If you want a higher return and you are willing to take some additional risk, consider short term bond funds. A short term bond fund that invests primarily in treasuries and government agency bonds has a very low default risk. However, there is some interest rate risk. Interest rate risk is due to the cause and effect relationship between bonds and interest rates. When interest rates rise, after the purchase of a bond or a bond fund, the value of the bond will decrease. For example, you purchase a $20,000, 10 year bond that pays 3% interest. A few years later interest rates go up to 5% and you decide to sell your bond that only pays you 3%. When you try to sell your bond you can’t get $20,000 for it because it pays 2% less than the market rate. However, several buyers may be willing to buy your bond for a discounted value to make up for the lower than market interest rate. If you hold your bond until maturity it should sell for the full purchase value of $20,000. The inverse is also true, if interest rates go down your bond will be worth more than what you paid. The degree to which this occurs is magnified by the term or duration of the bond. Short term bonds have less interest rate risk than do long term bonds.

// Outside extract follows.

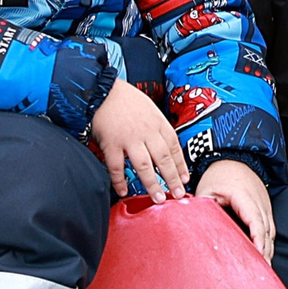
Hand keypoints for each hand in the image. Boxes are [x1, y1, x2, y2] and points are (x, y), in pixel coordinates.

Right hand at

Default risk is the risk that the company or entity issuing the bond will be unable to pay you back. In essence a bond is a loan made to a company or a government entity for a specified interest rate over an agreed upon period of time. US Government bonds and bonds backed by the US Government have an extremely low risk of default. Corporations, Municipalities, and other governmental entities have varying degrees of risk depending on their financial stability. Most bond issuers are assigned a rating to help investors assess the potential default risk of a bond.

A mutual fund has less default risk than an individual bond because you are buying an ownership share in several different bonds. However, you have less control over interest rate risk. If you own an individual bond you can hold it until maturity. If you own a mutual fund, the fund manager may be forced to sell bonds at an inopportune time due to a high rate of withdrawals. If the fund manager could hold all of the bonds to maturity there would not be an actual drop in value. However, bond funds must reflect a share price based on the current value of the bonds held in the portfolio.

If you want a higher return you may want to consider intermediate term bonds but be prepared for a corresponding increase in the level of interest rate risk. If you want to maximize return you could consider high yield or junk bonds. However, be very careful in this arena because high yield bonds are subject to both interest rate risk and default risk. In the current environment, interest rate risk and default risk are very high. Unless you are an expert in high yield bonds, this is a lot of risk to take on the portion of your portfolio that is designed to be less risky and serve as a buffer against the stock market.

Most of my clients are best served by investing in a combination of CDs, high quality short term bonds, and some high quality intermediate term bond funds. Unfortunately, there are few really good options in the current fixed income market.